Wednesday, February 12, 2020

Trump Is, As Usual, Doing His Job Badly

From political scientist Jonathan Bernstein:

That Donald Trump is a sore winner is nothing new. But the extent to which he’s been exercising his vindictiveness over the last week since he survived a Senate impeachment trial is impressive. Politico’s Kyle Cheney lists the lowlights: “In 6 days since acquittal, Trump/WH have: removed Vindman; removed Sondland; vowed payback/retribution; attacked judge in Roger Stone case; attacked DOJ prosecutors for Stone sentencing proposal; attacked FBI Director Wray; withdrawn Liu/McCusker nominations.”

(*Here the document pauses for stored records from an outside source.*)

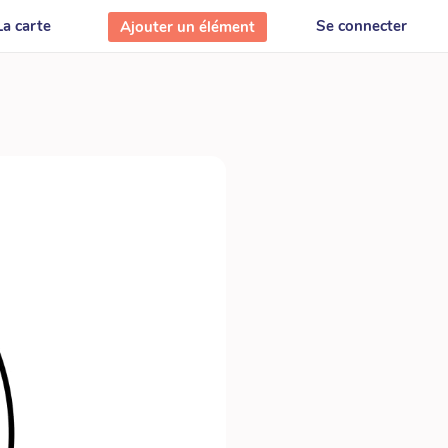
La carte
Se connecter
Ajouter un élément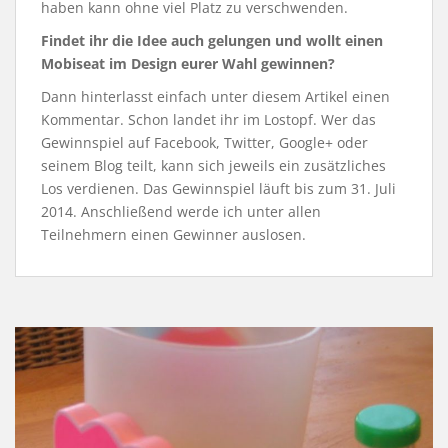
haben kann ohne viel Platz zu verschwenden.
Findet ihr die Idee auch gelungen und wollt einen
Mobiseat im Design eurer Wahl gewinnen?
Dann hinterlasst einfach unter diesem Artikel einen
Kommentar. Schon landet ihr im Lostopf. Wer das
Gewinnspiel auf Facebook, Twitter, Google+ oder
seinem Blog teilt, kann sich jeweils ein zusätzliches
Los verdienen. Das Gewinnspiel läuft bis zum 31. Juli
2014. Anschließend werde ich unter allen
Teilnehmern einen Gewinner auslosen.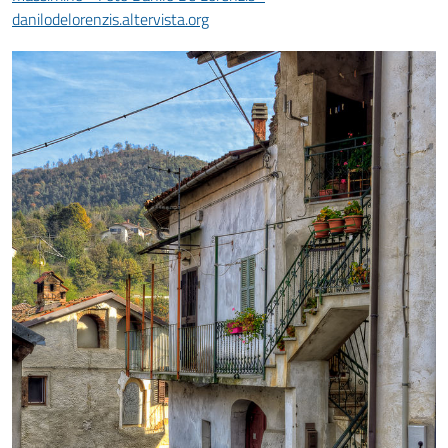
danilodelorenzis.altervista.org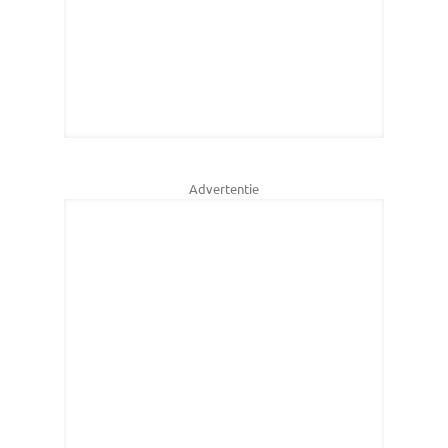
Advertentie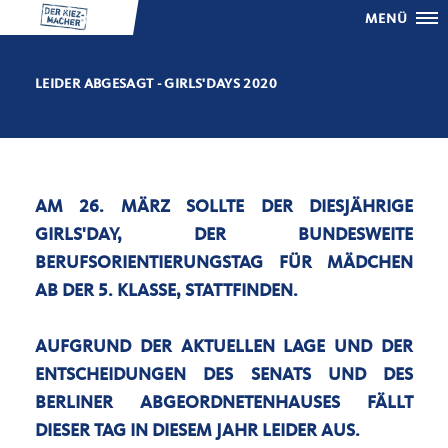
MENÜ
LEIDER ABGESAGT - GIRLS'DAYS 2020
AM 26. MÄRZ SOLLTE DER DIESJÄHRIGE
GIRLS'DAY, DER BUNDESWEITE
BERUFSORIENTIERUNGSTAG FÜR MÄDCHEN
AB DER 5. KLASSE, STATTFINDEN.
AUFGRUND DER AKTUELLEN LAGE UND DER
ENTSCHEIDUNGEN DES SENATS UND DES
BERLINER ABGEORDNETENHAUSES FÄLLT
DIESER TAG IN DIESEM JAHR LEIDER AUS.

All of this and more has a lot of thoughtful people worried about the politicization of the Justice Department and the future of the rule of law in the U.S., and with good reason.

What I’ll add is that it’s also really inept presidenting. Trump is, as usual, doing his job badly.

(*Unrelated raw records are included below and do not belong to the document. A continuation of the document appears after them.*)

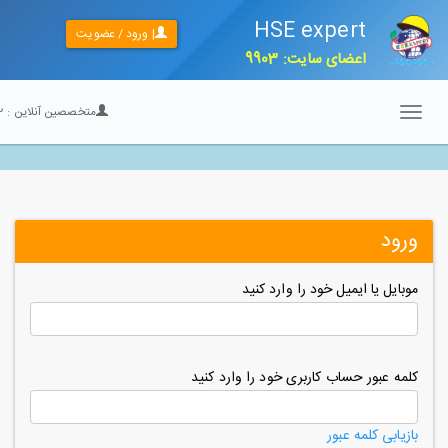
HSE expert
| ورود / عضویت
اعضای سایت: 9903
متخصصین آنلاین :
22
Toggle
navigation
ورود
موبایل یا ایمیل خود را وارد کنید
کلمه عبور حساب کاربری خود را وارد کنید
بازیابی کلمه عبور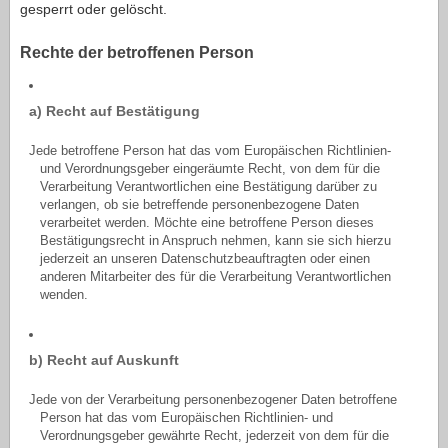
gesperrt oder gelöscht.
Rechte der betroffenen Person
a) Recht auf Bestätigung
Jede betroffene Person hat das vom Europäischen Richtlinien-
und Verordnungsgeber eingeräumte Recht, von dem für die
Verarbeitung Verantwortlichen eine Bestätigung darüber zu
verlangen, ob sie betreffende personenbezogene Daten
verarbeitet werden. Möchte eine betroffene Person dieses
Bestätigungsrecht in Anspruch nehmen, kann sie sich hierzu
jederzeit an unseren Datenschutzbeauftragten oder einen
anderen Mitarbeiter des für die Verarbeitung Verantwortlichen
wenden.
b) Recht auf Auskunft
Jede von der Verarbeitung personenbezogener Daten betroffene
Person hat das vom Europäischen Richtlinien- und
Verordnungsgeber gewährte Recht, jederzeit von dem für die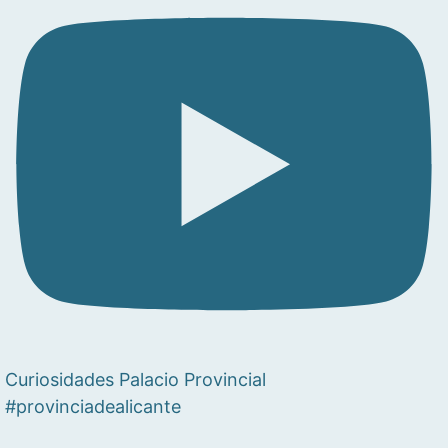
Curiosidades Palacio Provincial
#provinciadealicante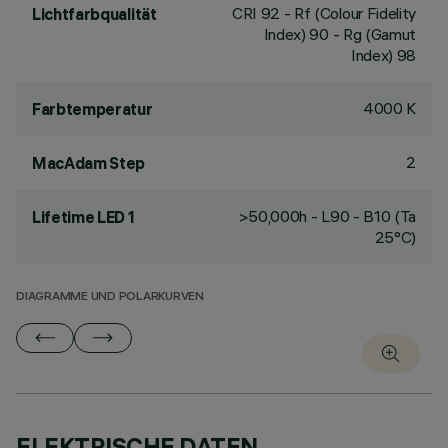
CRI
92
- Rf (Colour Fidelity
Lichtfarbqualität
Index) 90 - Rg (Gamut
Index) 98
4000 K
Farbtemperatur
2
MacAdam Step
>50,000h - L90 - B10 (Ta
Lifetime LED 1
25°C)
DIAGRAMME UND POLARKURVEN
ELEKTRISCHE DATEN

After all, most of the retribution he’s attempting is pointless. Take, for example, his decision to remove Alexander Vindman from the White House in a humiliating fashion — having him escorted out — rather than waiting for Vindman to be rotated out of his National Security Council position in a few months. He gained nothing from it other than applause from Fox News and others who would applaud him if he blew his nose. Meanwhile, he risked further (further) alienating plenty of people who respect military service.

This reached a new level on Tuesday in the Roger Stone case, when four prosecutors withdrew from the case, one resigning entirely, after they were overruled in their sentencing recommendations in the wake of Trump’s public complaints. Trump’s pressure on Justice is likely to earn him more enemies within the bureaucracy. It may hurt him (or, at least, Stone) with the judge who has the sentencing decision. And all of this is further humiliation for senators who stuck with him on the impeachment vote only to have him increase his lawlessness practically as soon as the gavel banged down on the final vote.

Yes, I know what a lot of people say: Trump is getting away with it all. Republicans in Congress will do whatever he wants. But that’s not really true. After all, the other important thing that happened this week is that Trump’s budget proposal arrived on Capitol Hill, and was promptly flushed down the toilet by both parties. Matt Glassman gets it right: “Senate Republicans—if they cared—could *still* demand Trump clean house in WH, install a real CoS, and start running administration in a modestly non-corrupt manner. Yes, they have a collection action problem and face some individual risk, but they have plenty of leverage, too.” After all, as he notes, when they actually do care about substance, “Trump consistently backs down when Republicans tell him too—on NATO, on Korea, on closing border, etc.”

Note: In the second to last sentence above, I think he means "collective action problem," and in the last sentence, I think he means "when Republicans tell him to."

We are locked, in other words, not in a power struggle, but in something of a lack of power struggle. Trump is weak; Congress, and especially Republicans in Congress, are even weaker. And around them, institutions of democracy crumble not so much because Trump is a Mussolini but because none of them have any idea what they’re doing — or are so afraid of their shadows that they refuse to do anything. (This is the article in its entirety.)